**Actions to take**:
#1 According to the passage about the Einstein interview system, which Web search engine's algorithms does the system partly rely on?
#2 Retype the rows exactly, beginning at the line that contains "state / province: Amazonas" and continuing through the end of the rows, both ends included. Leave the pictures out.
── Given text
The other is a smaller set of terms that someone interviewing Einstein would be likely to use, such as "relativity" and "quantum."

The two dictionaries are small enough to fit on a personal computer, but together they enable the system to handle most inquiries about Einstein, says Alex Hauptmann, a systems scientist in Carnegie Mellon's school of computer science who developed the speech-recognition technology.

The system relies in part on algorithms from a World-Wide Web search engine called Lycos, which analyzes a user's inquiry to find Web sites that match. Lycos also was developed at Carnegie Mellon.

Once the interviewer's question has been dealt with, the most appropriate snippet of digitized video of Mr. Mayer is played on a video-display device that provides the appearance of a three-dimensional image. Researchers at the university think the technology could be used for new forms of entertainment as well as for educational purposes.
────
── Data
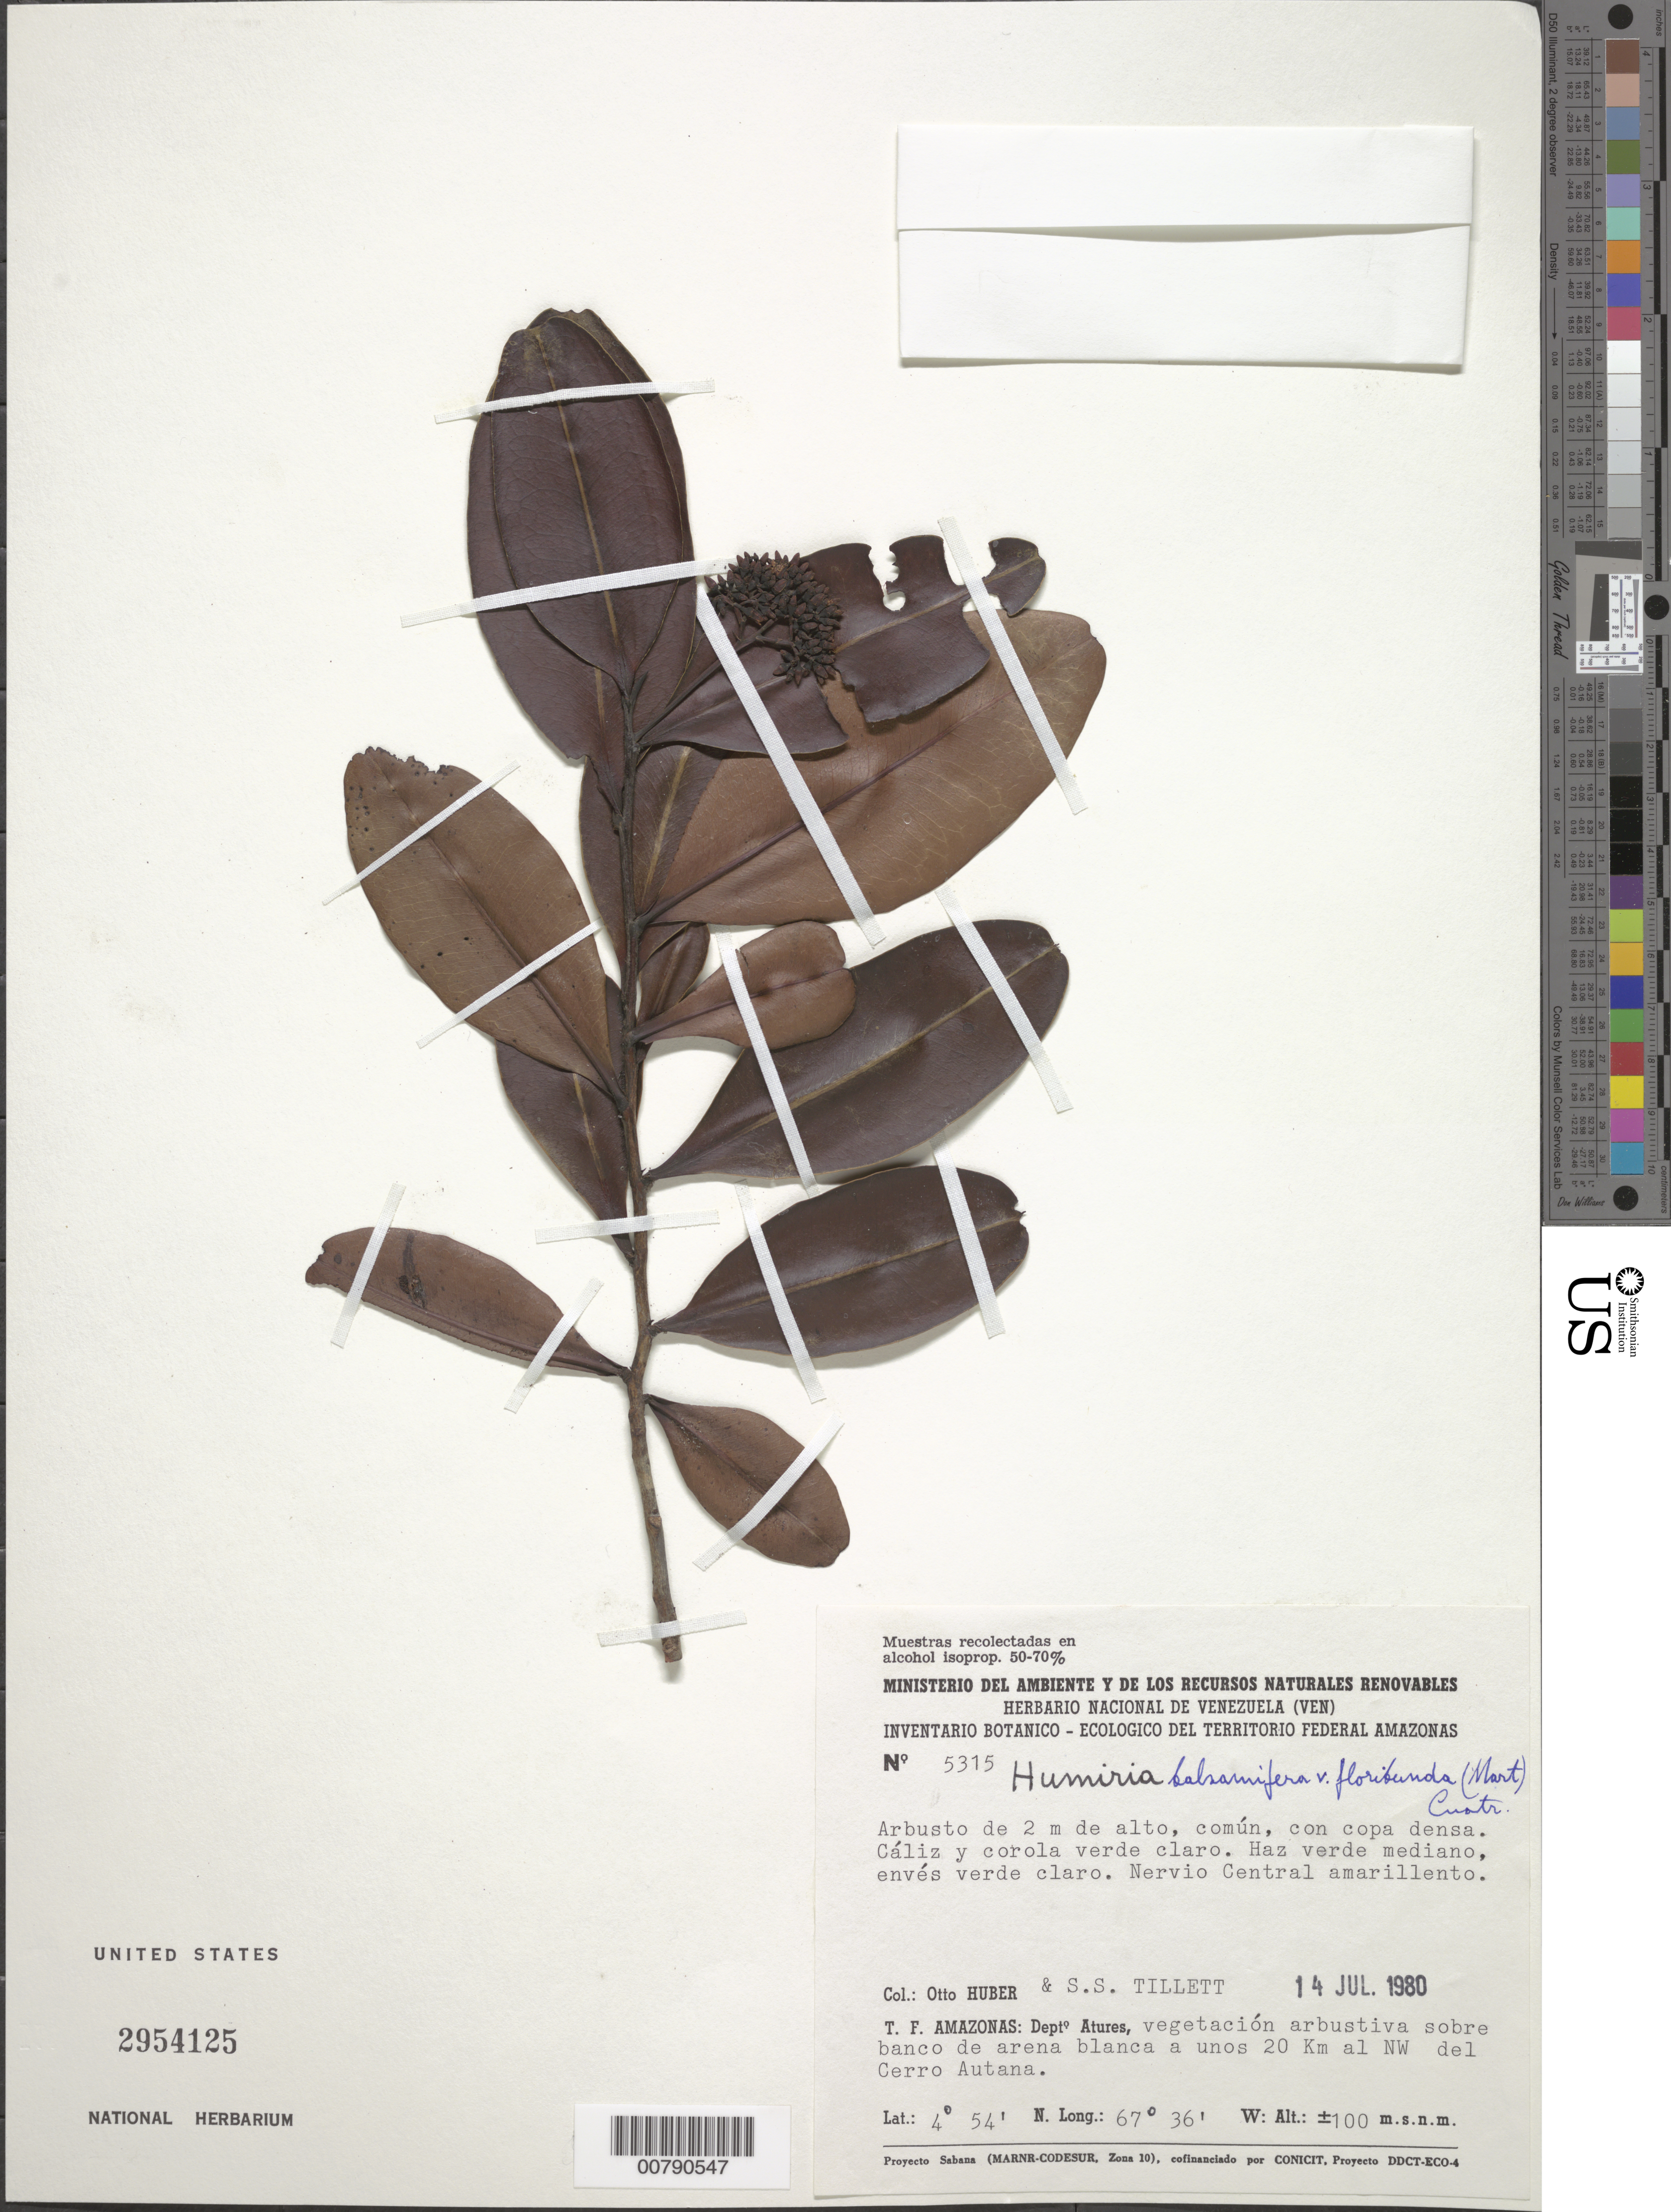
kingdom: Plantae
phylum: Tracheophyta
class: Magnoliopsida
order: Malpighiales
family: Humiriaceae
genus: Humiria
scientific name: Humiria balsamifera var. floribunda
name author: (Mart.) Cuatrec.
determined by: Cuatrecasas, J.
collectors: O. Huber & S. S. Tillett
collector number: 5315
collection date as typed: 14-Jul-80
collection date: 1980-07-14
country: Venezuela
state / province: Amazonas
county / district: Atures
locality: Cerro Autana, 20 km al NW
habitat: Vegetación arbustiva sobre banco de arena blanca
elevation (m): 100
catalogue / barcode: US 2954125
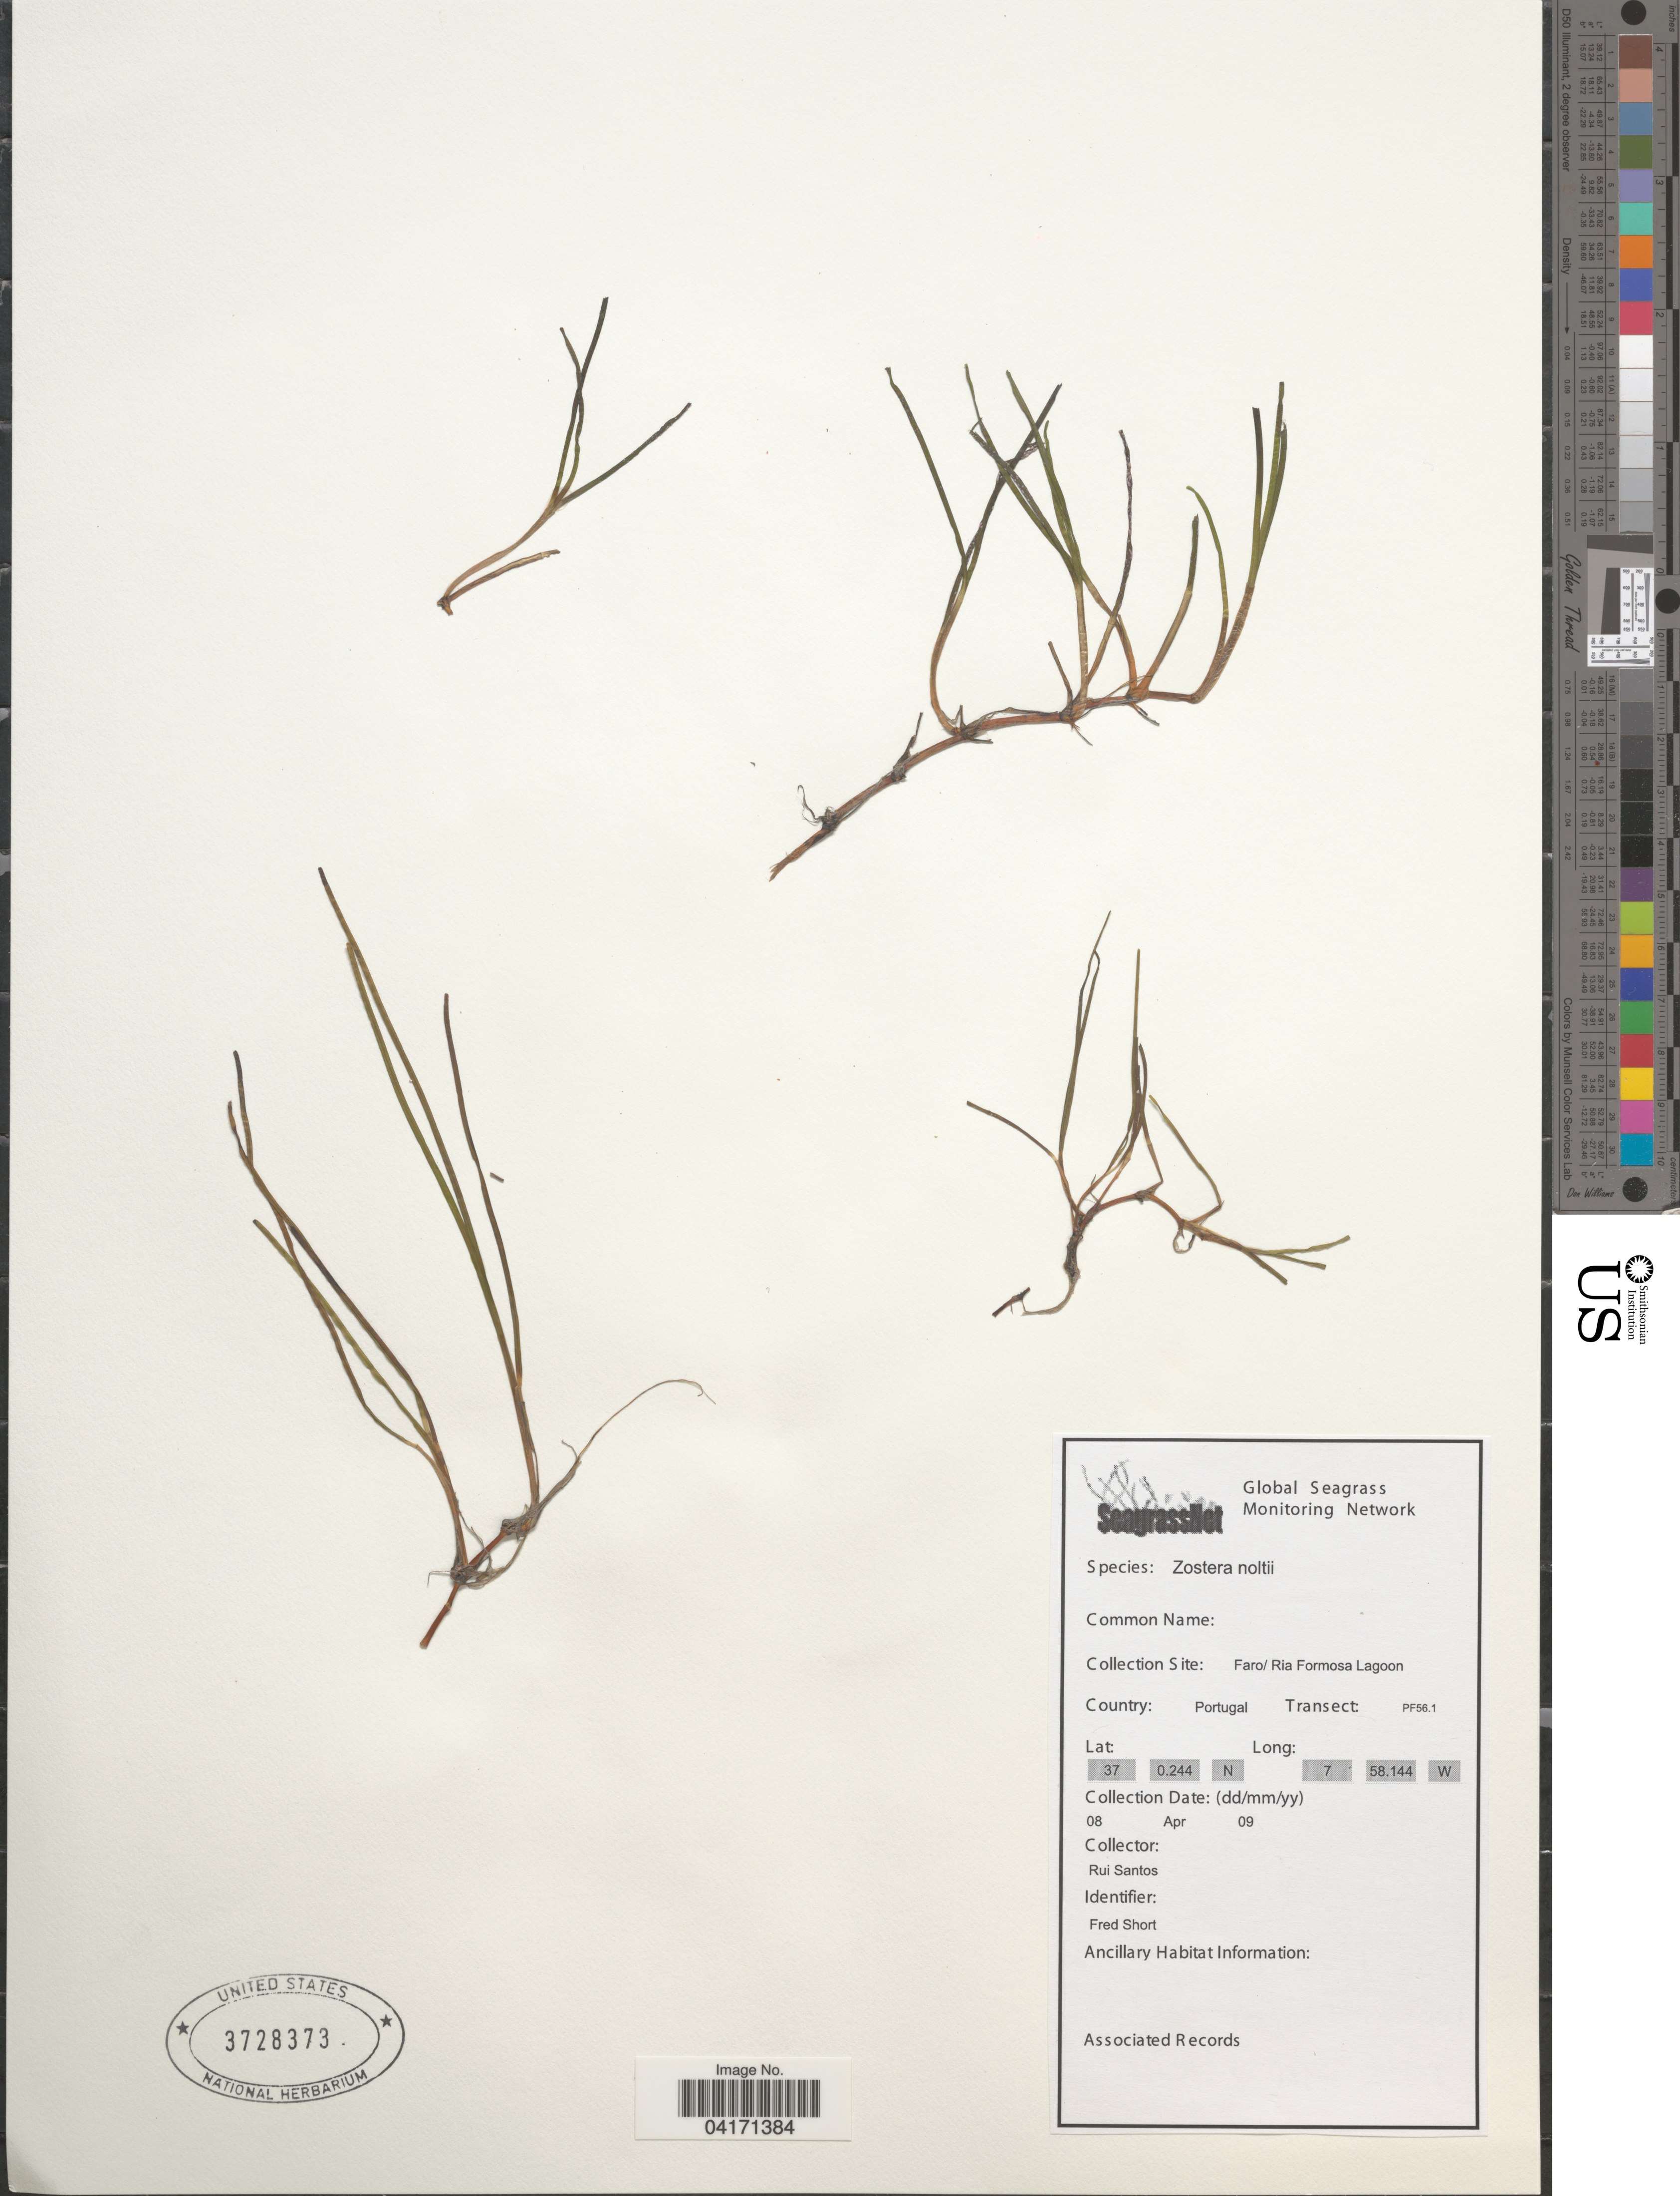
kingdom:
────
**Replies**:
#1 Lycos

#2
state / province: Amazonas
county / district: Atures
locality: Cerro Autana, 20 km al NW
habitat: Vegetación arbustiva sobre banco de arena blanca
elevation (m): 100
catalogue / barcode: US 2954125
kingdom:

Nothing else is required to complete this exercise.